In conclusion, a highly regio- and stereoselective phosphinylphosphination of alkynes with Ph₂P(O)PPh₂ has been successfully developed. The radical initiator V-40 can be used to selectively generate Ph₂P(O)• as an important species to regioselectively afford 1-phosphinyl-2-phosphinoalkenes. This method can be applied to a wide range of terminal alkynes. We believe that the excellent stereoselectivity to give (E)-isomers is effective for the stereoselective synthesis of (E)-bis(diphenylphosphino)ethylenes.

Experimental

General comments

Unless otherwise state, materials were obtained from commercial suppliers and purified by distillation. ¹H NMR spectra were recorded on a JEOL JNM-ECS400 (400 MHz) spectrometer or JEOL JNM-ECX400 (400 MHz) FT spectrometer in CDCl₃ as the solvent with tetramethylsilane (TMS) as an internal standard. ¹³C NMR spectra were taken mainly on JEOL JNM-ECS400 (100 MHz) and JEOL JNM-ECX400 (100 MHz) FT spectrometers in CDCl_3. ³¹P NMR spectra were recorded on a JEOL JNM-ECX400 (162 MHz) FT spectrometer in CDCl₃ with 85% H₃PO₄ solution as an external standard or a Bruker BioSpin Ascend 400 spectrometer (162 MHz). ¹⁹F NMR spectra were recorded on a Bruker BioSpin Ascend 400 spectrometer (377 MHz). IR spectra were recorded on JASCO FT/IR-680Plus instrument. High-resolution mass spectra (HRMS) were recorded on a Bruker micrOTOF II ESI(+)/TOF instrument.

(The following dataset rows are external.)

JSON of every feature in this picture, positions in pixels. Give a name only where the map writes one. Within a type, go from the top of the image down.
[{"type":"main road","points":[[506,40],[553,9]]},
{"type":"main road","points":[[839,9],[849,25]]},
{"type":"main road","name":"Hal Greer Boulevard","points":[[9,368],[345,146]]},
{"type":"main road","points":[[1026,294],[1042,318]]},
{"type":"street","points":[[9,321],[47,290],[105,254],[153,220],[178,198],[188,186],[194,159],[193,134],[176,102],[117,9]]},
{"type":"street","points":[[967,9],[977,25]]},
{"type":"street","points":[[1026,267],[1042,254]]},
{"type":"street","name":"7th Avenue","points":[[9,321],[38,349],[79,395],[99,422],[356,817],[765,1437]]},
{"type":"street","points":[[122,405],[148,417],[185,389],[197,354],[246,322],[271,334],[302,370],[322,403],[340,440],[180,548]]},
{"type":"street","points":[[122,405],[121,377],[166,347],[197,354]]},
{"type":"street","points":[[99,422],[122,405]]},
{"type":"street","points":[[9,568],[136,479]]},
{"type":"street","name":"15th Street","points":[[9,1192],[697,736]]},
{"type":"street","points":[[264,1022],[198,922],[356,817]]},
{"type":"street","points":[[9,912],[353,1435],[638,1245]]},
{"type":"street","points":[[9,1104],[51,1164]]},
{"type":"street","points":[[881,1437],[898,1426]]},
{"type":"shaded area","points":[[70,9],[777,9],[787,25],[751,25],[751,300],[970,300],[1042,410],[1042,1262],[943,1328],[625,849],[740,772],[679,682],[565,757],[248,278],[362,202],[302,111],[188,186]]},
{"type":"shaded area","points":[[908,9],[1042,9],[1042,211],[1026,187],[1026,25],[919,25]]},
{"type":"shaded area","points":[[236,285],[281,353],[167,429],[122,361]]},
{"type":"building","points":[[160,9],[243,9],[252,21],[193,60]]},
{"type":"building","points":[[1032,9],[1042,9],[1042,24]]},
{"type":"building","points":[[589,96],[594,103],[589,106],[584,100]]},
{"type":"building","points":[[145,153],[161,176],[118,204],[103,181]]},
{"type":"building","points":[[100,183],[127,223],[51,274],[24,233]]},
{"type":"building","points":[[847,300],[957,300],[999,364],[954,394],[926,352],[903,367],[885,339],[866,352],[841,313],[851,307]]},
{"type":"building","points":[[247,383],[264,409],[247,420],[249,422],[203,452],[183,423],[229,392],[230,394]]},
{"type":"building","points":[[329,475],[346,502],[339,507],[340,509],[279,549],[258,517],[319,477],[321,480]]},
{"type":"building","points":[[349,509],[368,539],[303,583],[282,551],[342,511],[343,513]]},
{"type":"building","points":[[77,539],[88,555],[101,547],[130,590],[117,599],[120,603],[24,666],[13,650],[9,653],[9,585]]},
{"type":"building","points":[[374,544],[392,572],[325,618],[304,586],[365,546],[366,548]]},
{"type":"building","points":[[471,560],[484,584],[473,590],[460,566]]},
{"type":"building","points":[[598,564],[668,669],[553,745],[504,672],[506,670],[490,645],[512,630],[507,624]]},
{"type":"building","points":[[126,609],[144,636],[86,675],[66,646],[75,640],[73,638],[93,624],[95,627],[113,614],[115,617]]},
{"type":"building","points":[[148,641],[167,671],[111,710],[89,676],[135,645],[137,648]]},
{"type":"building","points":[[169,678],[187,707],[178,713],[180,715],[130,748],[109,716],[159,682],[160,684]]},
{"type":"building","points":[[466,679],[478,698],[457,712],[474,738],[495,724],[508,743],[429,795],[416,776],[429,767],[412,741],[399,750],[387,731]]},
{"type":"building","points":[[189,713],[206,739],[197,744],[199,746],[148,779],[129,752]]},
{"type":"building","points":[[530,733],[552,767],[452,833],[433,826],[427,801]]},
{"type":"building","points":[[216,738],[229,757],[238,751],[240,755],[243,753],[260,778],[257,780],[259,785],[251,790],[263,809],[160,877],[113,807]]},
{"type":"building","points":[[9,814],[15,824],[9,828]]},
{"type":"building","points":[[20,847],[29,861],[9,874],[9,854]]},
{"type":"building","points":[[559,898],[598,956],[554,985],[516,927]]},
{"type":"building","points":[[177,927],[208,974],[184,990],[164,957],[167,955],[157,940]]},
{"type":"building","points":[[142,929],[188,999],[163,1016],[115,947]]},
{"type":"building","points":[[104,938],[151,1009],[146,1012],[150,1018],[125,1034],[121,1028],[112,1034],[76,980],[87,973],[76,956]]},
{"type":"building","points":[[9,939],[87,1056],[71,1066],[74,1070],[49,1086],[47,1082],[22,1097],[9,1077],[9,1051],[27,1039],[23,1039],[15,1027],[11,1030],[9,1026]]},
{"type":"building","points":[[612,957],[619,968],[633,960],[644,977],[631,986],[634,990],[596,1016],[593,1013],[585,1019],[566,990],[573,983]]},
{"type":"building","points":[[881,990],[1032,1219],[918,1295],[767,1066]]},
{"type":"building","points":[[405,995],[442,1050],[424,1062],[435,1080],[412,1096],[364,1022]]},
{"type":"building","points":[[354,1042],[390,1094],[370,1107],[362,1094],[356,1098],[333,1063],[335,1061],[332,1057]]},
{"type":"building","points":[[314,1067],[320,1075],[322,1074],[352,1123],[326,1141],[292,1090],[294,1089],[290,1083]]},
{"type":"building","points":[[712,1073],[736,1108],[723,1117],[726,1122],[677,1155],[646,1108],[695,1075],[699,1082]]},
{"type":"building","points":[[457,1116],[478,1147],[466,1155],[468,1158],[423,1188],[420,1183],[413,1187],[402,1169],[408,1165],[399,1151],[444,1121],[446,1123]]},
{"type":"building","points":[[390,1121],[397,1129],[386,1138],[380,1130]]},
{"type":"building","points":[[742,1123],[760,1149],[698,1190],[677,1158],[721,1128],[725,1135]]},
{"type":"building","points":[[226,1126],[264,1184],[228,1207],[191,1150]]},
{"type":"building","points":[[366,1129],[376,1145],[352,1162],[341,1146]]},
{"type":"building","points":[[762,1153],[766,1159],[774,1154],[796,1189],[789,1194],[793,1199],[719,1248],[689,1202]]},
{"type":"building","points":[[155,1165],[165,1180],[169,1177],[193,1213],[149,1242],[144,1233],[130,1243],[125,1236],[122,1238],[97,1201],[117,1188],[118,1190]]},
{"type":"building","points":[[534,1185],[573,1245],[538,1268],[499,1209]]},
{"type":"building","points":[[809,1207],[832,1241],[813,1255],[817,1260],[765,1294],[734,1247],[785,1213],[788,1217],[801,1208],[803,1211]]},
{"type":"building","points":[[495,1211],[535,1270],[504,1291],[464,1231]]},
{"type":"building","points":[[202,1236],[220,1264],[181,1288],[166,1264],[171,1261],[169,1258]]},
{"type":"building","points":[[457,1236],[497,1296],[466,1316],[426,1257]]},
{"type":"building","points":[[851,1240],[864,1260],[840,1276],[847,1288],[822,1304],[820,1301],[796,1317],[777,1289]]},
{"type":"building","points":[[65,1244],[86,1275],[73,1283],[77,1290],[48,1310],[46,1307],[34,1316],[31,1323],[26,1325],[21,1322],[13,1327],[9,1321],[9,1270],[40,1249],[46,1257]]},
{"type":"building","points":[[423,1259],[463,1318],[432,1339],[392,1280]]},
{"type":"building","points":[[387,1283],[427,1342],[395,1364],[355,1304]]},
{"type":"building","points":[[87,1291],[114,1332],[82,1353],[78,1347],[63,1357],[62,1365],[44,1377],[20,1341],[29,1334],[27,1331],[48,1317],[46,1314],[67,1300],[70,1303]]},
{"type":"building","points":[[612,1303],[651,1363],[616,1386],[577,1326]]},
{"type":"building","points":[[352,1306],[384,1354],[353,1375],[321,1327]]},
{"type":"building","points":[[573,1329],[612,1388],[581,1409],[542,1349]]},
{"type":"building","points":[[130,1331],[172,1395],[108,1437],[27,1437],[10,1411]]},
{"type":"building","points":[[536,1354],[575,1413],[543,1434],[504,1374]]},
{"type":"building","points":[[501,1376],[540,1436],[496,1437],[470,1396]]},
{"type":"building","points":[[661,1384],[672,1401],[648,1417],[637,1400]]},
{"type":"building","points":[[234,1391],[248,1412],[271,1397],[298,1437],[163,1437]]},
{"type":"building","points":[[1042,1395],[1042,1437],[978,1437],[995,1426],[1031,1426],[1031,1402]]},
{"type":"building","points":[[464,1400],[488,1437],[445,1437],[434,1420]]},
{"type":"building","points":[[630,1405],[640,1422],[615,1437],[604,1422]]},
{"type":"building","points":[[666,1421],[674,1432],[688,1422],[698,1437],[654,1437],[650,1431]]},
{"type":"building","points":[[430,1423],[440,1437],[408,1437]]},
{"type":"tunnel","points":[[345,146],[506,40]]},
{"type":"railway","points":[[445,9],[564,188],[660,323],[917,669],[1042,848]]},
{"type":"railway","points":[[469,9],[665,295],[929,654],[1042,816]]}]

General procedure for the phosphinylphosphination of alkynes

Ph₂P(O)PPh₂ (1, 0.6 mmol) and an alkyne (2, 0.4 mmol) were placed in a Schlenk tube with CDCl₃ or benzene (super dehydrated) under argon atmosphere. V-40 was added to the mixture, and then the reaction was heated at 80 °C and stirred for 22 h. After the reaction was complete, sulfur (3 equiv) was added under inert atmosphere and then the mixture was stirred at 60 °C for 6 h to provide the stable adduct 3. The purification of the products was performed by silica gel column chromatography using isohexane/MeOAc as an eluent.

Supporting Information

File 1

Characterization data and copies of NMR spectra.

Funding Statement

D.P.T. is grateful for the support of the Japanese Government (Monbukagakusho: MEXT) Scholarship. This research was supported by JSPS KAKENHI (B, 19H02791), (B, 19H02756), and (19K17746), from the Ministry of Education, Culture, Sports, Science and Technology, Japan, and by Kyoto-NAIST Advanced Nanotechnology Network.